231 Views Asked by At

I'm a Python 3.x new user and try to get a little help on data cleaning code.

Here is the simulation data:

I got a database of customers'orders and have to clean the columns UserPhone. In this columns, a value can be a str (ie: 0909111111, 0909.111.111) or number (ie: 909111111, 909111111.0, 84909111111).

I want the result to be: 909111111.

To do that, I must:

  1. remove'.0' from all values
  2. remove all not-digit characters (space, text if any) from all the values
  3. remove '0' if a value starts with '0'
  4. remove '84' if a value starts with '84'

I guess the 4 steps have the same structure. For example, to solve task 2, I try to write some code like this:

import pandas as pd
test=pd.read_excel('D:/relay-foods.xlsx')
b=test['UserPhone']
for i in test['UserPhone']:
    if i:
        i = str(i)
        for j in i:
            if not j.isdigit():
                index_i=test.index(i)
                i = i.replace(j, '')
                b[index_i]=i

But it results an error TypeError: 'RangeIndex' object is not callable I searched and realized that the index(i) works only for List while 'UserPhone' is Series type. I tried test['UserPhone']=test['UserPhone'].tolist() but it does not work. Could anyone please help me with this please?

And one more thing that's worth notice is that 'UserPhone' contains duplicate that can result the same index for the same 'UserPhone' value at different rows.

Thank you very much for your help!

2

There are 2 best solutions below

1
On BEST ANSWER

Try converting the UserPhone column to a string column and then using the .str.replace method to replace anything meeting your outlined conditions.
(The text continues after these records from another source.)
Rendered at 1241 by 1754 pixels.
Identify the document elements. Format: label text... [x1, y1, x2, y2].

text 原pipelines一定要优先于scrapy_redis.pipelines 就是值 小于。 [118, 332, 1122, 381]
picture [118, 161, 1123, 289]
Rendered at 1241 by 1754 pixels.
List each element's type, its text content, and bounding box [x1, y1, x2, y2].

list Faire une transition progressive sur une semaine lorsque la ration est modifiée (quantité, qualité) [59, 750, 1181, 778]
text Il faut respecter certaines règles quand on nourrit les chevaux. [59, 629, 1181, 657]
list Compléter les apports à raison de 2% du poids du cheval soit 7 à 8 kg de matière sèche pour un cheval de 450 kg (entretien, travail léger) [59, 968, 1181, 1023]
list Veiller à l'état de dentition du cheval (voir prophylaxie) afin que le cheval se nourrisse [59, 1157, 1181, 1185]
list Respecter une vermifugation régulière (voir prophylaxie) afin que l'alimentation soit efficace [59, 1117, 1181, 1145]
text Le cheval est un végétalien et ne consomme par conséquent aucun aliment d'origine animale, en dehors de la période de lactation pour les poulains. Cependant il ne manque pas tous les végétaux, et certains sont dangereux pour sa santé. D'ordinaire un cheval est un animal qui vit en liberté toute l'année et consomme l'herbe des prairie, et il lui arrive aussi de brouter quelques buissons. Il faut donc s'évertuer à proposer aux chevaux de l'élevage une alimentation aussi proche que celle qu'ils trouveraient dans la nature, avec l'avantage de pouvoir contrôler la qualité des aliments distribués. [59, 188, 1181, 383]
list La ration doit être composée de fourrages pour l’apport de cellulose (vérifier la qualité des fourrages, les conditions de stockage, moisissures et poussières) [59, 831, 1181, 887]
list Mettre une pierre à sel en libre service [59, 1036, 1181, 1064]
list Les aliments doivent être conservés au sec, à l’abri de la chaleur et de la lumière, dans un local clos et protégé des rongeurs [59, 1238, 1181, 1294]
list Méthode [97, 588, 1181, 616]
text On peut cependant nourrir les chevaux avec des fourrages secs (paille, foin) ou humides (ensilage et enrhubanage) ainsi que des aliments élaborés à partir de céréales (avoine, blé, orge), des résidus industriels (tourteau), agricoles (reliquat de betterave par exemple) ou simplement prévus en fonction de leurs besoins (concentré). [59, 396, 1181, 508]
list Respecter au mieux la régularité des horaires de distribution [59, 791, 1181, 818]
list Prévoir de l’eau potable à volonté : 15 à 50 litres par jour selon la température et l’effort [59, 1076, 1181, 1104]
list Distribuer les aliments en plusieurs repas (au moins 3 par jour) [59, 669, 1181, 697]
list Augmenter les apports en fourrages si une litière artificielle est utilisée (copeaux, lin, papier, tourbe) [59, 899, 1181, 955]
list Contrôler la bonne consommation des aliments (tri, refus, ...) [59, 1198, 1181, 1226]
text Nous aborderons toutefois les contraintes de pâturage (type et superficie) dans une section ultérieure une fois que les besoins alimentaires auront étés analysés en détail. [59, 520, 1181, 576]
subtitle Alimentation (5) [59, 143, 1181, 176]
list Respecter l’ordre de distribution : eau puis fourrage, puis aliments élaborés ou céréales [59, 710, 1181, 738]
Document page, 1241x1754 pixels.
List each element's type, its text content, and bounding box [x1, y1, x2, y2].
The following should do:

test['UserPhone'] = test['UserPhone'].astype(str).str.replace('\.0$|^0|^84|[^0-9]+‌​','').astype(int)

For the pattern provided here:

\.0$ matches '.0' that is at the end of the phone number;

^0 matches any zero that is at the beginning of the phone number;

^84 matches any "84" that is at the beginning of the phone number;

[^0-9]+‌​ matches one or more character that is not a number.

The | operator is the equivalent of OR.

Also, feel free to remove the .astype(int) part from the code if you want the output to remain a string.

I hope this helps.

1
On

I made an edit based on @Abdou 's code and this code works:

test['UserPhone'] = test['UserPhone'].astype(str).str.replace('\.0|^0|^84|[^0-9]+‌​','')

The only different is the \.0 instead of .0 because the the dot (.) is a metacharacter, we have to put a '\' before it to remove its special meaning. Thank you @Abdou again!